Over the last year and a half, some have talked about an impending foreclosure apocalypse. Home price run up aside, some home buyers have decided to wait for foreclosure inventory to hit the market to get a property at a foreclosure discount.
Although some expect something akin to 2007-2008 foreclosure crisis, they may be disappointed. Experts don’t expect a repeat of the last foreclosure crisis for a number of reasons, including the fact that home equity positions of homeowners are much different today than they were the last time.
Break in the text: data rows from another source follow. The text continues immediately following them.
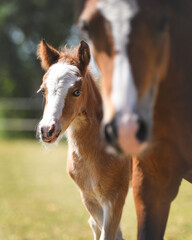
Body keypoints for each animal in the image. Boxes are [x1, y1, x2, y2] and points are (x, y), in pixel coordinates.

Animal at [36, 40, 130, 239]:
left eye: (77, 91)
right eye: (43, 91)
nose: (47, 130)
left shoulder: (115, 196)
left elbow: (109, 234)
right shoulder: (89, 197)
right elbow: (98, 227)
Additionally, although home sale prices may be moderating, it’s expected that future home price appreciation is still be positive.
Let’s take a look at foreclosure data compiled by Attom Data. The July 22nd press release (Top 10 U.S. Counties with Highest Foreclosure Rates in June 2022; attomdata.com) indicates that, “there were a total of 90,139 U.S. properties with foreclosure filings in Q2 2022. That figure was up 15 percent from the previous quarter and up 165 percent from a year ago. The report noted that national foreclosure activity total in Q2 2022 was 68 percent below the pre-recession average of 278,912 per quarter from Q1 2006 to Q3 2007 – making Q2 2022 the 23rd consecutive quarter with foreclosure activity below the pre-recession average.”
So basically, foreclosures have increased. However, the number of foreclosures is nowhere near the amount prior to the great recession. Even though the number of foreclosures will likely not impact the overall housing market, there are buyers looking for the foreclosure discount.
If you’re looking for a foreclosure discount, read the recent research by Ralph B. Siebert published in the Journal of Real Estate Research (2022, Vol. 44 Issue 1, p1-28). The study revealed where deeper discounts may be found when buying a foreclosed property. Siebert’s analysis indicated that discounted foreclosed property depends on the metro and/or regional housing market where the house is located, as well as the home’s value position relative to the market segment.
Siebert’s study included transactions in Florida and Indiana from 2000 to 2020. His results indicated that foreclosure discounts were higher in Indiana than Florida. Also, Indiana foreclosed homes in the lesser value segment lost the most value, whereas similar value segments of foreclosed homes in Florida did not lose as much. He also found other differences that resulted in higher discounts as well.
If you’re looking for foreclose discounts, consider the comparing market locations and value segments. Buyer beware, however, it’s likely that the home will likely need repair and/or renovation. So, although the acquisition of the property may be at a discount, the cost of bringing it up to your standard may be costly. Do due-diligence, and consult with licensed real estate professionals to assist in making home buying decisions.